**Try it**
Please count the lines in the records below that include the word "számához" and report only the total.
══════════════════════════════
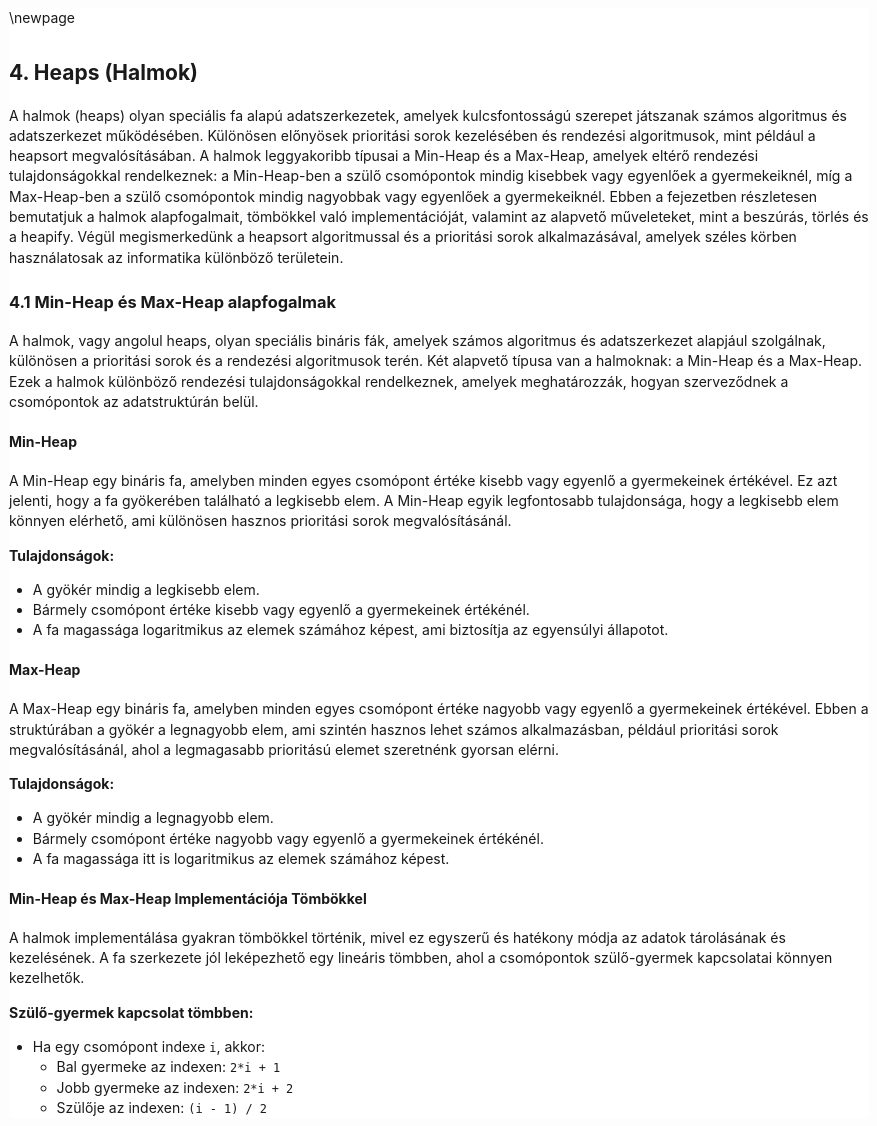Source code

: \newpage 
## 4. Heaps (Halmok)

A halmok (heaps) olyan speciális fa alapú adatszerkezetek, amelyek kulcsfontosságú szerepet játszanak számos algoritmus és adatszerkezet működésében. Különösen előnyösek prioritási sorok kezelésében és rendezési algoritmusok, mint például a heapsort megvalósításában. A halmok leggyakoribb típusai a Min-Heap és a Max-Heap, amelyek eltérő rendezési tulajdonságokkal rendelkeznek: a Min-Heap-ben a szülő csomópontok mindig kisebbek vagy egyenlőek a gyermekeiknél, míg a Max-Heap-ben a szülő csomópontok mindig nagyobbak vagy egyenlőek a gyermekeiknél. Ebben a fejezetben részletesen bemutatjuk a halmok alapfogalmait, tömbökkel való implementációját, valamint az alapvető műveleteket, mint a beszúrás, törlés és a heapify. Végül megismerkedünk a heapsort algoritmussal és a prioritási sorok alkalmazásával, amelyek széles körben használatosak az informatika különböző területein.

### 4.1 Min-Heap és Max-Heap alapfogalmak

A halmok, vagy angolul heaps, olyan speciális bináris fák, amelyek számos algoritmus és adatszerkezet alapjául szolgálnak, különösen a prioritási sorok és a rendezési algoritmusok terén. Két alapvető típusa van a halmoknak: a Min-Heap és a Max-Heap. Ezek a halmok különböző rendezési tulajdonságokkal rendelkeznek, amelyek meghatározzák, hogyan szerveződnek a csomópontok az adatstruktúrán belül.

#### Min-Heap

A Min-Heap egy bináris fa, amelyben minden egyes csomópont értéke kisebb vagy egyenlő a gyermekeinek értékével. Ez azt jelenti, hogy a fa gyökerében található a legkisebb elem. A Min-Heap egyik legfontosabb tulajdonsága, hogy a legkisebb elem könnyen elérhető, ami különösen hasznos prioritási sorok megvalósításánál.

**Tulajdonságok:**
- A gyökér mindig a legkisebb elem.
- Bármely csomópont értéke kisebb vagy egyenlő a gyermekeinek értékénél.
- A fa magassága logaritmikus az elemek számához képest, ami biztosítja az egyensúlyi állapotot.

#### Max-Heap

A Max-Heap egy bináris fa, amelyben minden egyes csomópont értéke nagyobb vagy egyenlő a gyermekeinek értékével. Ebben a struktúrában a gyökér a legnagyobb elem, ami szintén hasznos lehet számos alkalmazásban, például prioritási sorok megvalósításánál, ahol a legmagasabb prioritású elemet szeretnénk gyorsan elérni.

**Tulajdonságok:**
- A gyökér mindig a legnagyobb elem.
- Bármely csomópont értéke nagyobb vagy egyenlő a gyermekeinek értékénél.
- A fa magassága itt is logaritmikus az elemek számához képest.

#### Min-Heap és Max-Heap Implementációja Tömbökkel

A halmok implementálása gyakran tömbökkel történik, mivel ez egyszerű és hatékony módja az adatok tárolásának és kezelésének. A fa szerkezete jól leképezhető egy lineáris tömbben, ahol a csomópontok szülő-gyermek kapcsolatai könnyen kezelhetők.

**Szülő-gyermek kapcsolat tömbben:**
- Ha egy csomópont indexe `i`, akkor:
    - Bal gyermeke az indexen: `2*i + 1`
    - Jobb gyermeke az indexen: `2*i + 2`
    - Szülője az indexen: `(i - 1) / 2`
══════════════════════════════
**Output of the exercise**
2